The town of Gananoque, 20 minutes from Kingston, is fighting to keep its local 1000 Islands Casino.
The casino built in Kingston would be considered an urban casino, meaning the majority of the clientele would be locals.
“There is a difference in the financial impact on the city depending on the clientele.
“If they are Kingstonians, then it takes directly away from available cash and what people spend in the area.
“That seems to be what the case would be here,” Olney said.
Olney said that business at local shops and restaurants decreases with the creation of a casino, as the casino provides the same luxuries without patrons having to leave the premises. With this, there is a decrease in job availability that won’t be accounted for with the provided casino jobs.
“There are some things one might do if you feel they have merit, and yet they also have other problems. I can see no merit [in casinos] but I can see that it causes a whole lot of other additional social problems and those are really severe,” Olney said.

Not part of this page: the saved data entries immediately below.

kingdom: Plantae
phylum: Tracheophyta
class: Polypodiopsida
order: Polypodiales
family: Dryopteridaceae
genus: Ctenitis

“From my point of view they are the most severe to the most vulnerable.”
Her husband, Andrejs Skaburskis, a Queen’s professor in the School of Urban and Regional Planning and a fellow founding member of No Casino Kingston, is interested in the “financial implications of the added policing and social service costs created by having a casino nearby,” according to a statement he provided to the Journal.
“This is called the tax on poor and the effects are likely to differ among different socio-economic groups,” he said in a later interview.